Quando algemei José Paulo, pude ver a ponta dos
dedos e o resto das mãos cravados de farpas. Ele mancava devido ao ferimento
provocado por um tiro que recebeu ao levantar um banco em direção do policial
que o abordava – o cana o havia alertado que, se mantivesse o banco na mão,
iria tomar o tiro. – O cara não soltou o banco, aí não teve jeito, me contou o colega.
A prisão do grupo de quatro especialistas em
furtar e roubar residências – ao qual pertencia José Paulo – deveria ser o
destaque de meu último plantão. Há dias eles rondavam moradias e causavam
terror em bairros diversos. Fato alardeado aos quatro cantos pela imprensa
local. Formação de quadrilha, cárcere privado, furto qualificado e diversas
outras incidências da lei penal estavam no currículo daquela canalha.
Mas a festiva sensação de dever cumprido
degradou-se por um silêncio súbito pairando sobre a cela provisória onde os
detentos aguardaram o encaminhamento ao presídio.
Em cela ou em presídio, o silêncio é o pior
sintoma. A sinfonia muda de um prefácio de terror. Todos os policiais
disponíveis, em presságio coletivo, foram para os fundos da delegacia. E lá
estava José Paulo, com uma estaca de madeira cravada em seu peito. E todos os seus
“companheiros” de cabeça baixa, mudos no pacto de silêncio que une autores de
tragédias premeditadas.
O silêncio durou até separarmos os
“sobreviventes”. Longe um dos outros, não foi difícil alimentar o temor dentre
eles de que um entregasse o outro de bandeja como responsável pelo crime. A
autoria não ficou bem esclarecida, porém. Apenas a motivação.
- Foi o carpinteiro que ferrou nóis... Ele tinha
que aprender.
O relato que se seguiu, sobre a execução,
demonstrou a forma de agir do grupo. José Paulo, o carpinteiro, era o mais novo
dentre eles. O único a aparentar alguma dignidade de trabalhador. Os outros
tinham a cara de quem a sociedade mastiga e cospe.
- Ele que entrava nas casa. Os pessoal confiava
sempre nele.
A confiança abriu muitas portas. Todas para que
José Paulo ganhasse crédito junto aos donos das residências, de forma
suficiente para franquear o acesso aos outros integrantes do bando.
- Mas ele tinha um gosto pela carpintaria. E o
senhor sabe, nóis tem que escolhê, ou é ladrão ou num é! Num tem bagunça não.
A dúvida selou o destino do carpinteiro.
- O último serviço foi lá em casa. Ele tinha
cara de menino bom.
Foi o depoimento da última vítima, convidada a
comparecer para o reconhecimento, que nos esclareceu os detalhes do modus operandi, não do bando, mas de
José Paulo.
- O senhor acredita que quase tudo que
contratamos o danado fez. Com capricho. Menos um banco que eu tinha pedido para
ele consertar.
- É, ele estava com um banco na mão quando nós o
prendemos.
O depoimento de um dos bandidos finalmente
fechou a história.
- Pois é, senhor. Ele disse que tinha que consertá
um banco. Ixi, fudeu nóis. Num
conseguimo ir embora, esperando o carpiteiro. Já tinha quase fudido nóis tudo
uma vez. Eu disse que nóis ia ferrar ele da próxima.

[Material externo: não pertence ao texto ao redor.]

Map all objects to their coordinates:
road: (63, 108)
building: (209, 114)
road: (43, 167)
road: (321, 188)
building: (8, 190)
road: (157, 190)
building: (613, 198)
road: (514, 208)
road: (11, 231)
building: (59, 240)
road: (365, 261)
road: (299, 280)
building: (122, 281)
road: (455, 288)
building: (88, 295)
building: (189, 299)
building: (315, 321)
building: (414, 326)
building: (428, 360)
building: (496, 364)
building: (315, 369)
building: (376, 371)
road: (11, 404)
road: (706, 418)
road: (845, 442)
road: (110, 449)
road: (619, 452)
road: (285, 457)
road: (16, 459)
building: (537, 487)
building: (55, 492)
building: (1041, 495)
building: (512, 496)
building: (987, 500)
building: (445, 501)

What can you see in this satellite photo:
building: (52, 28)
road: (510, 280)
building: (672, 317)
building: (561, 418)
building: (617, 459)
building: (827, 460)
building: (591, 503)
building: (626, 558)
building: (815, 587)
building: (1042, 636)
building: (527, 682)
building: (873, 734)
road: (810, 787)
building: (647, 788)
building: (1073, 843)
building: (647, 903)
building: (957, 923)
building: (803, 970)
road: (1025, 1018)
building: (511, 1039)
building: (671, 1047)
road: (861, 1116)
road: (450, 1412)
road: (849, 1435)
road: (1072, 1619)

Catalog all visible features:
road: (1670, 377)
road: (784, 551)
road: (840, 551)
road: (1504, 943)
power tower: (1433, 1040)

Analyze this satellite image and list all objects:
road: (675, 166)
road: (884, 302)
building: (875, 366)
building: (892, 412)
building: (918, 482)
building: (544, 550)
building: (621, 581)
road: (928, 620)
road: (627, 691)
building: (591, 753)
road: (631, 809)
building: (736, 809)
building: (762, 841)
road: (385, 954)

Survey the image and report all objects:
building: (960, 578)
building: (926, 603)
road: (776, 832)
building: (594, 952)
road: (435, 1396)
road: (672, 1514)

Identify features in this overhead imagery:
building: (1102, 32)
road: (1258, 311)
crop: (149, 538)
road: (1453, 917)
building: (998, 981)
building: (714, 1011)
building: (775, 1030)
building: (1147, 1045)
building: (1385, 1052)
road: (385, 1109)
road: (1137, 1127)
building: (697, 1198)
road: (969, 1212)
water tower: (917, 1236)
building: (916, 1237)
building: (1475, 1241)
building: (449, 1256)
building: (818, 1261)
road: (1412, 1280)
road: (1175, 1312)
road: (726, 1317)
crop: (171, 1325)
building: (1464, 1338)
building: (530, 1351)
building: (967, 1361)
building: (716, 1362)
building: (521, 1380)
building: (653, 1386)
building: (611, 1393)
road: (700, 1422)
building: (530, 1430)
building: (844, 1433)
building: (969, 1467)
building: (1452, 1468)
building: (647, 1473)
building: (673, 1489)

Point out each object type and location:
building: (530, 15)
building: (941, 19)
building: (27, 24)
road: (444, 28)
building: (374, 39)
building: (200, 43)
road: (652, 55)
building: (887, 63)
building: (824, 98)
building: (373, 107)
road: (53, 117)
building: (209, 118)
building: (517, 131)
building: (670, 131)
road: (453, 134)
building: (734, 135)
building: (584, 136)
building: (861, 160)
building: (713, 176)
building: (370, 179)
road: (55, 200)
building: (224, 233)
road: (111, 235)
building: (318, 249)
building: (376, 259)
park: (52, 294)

Sim, na ânsia de dar seu serviço por completo,
como sempre fizera nas outras casas por onde passou, o carpinteiro atrasou o
bando tempo suficiente para que a polícia que fazia ronda no local percebesse
algo errado. Bando preso, enfim.
- E como ele morreu?
- Ah, senhor, morreu como divia...morreu com um
pau no meio dos peito.
Sim, um descuido da faxineira havia deixado um cabo
de vassoura próximo à cela. Perto o suficiente para que, imaginem, Paulo José o
pegasse, sem prever que a última obra em madeira com a qual conviveria não
seria feita pelas suas mãos.
- É, senhor, já que o muleque gostava tanto de
madeira, agora vai ficar pertinho dela de vez.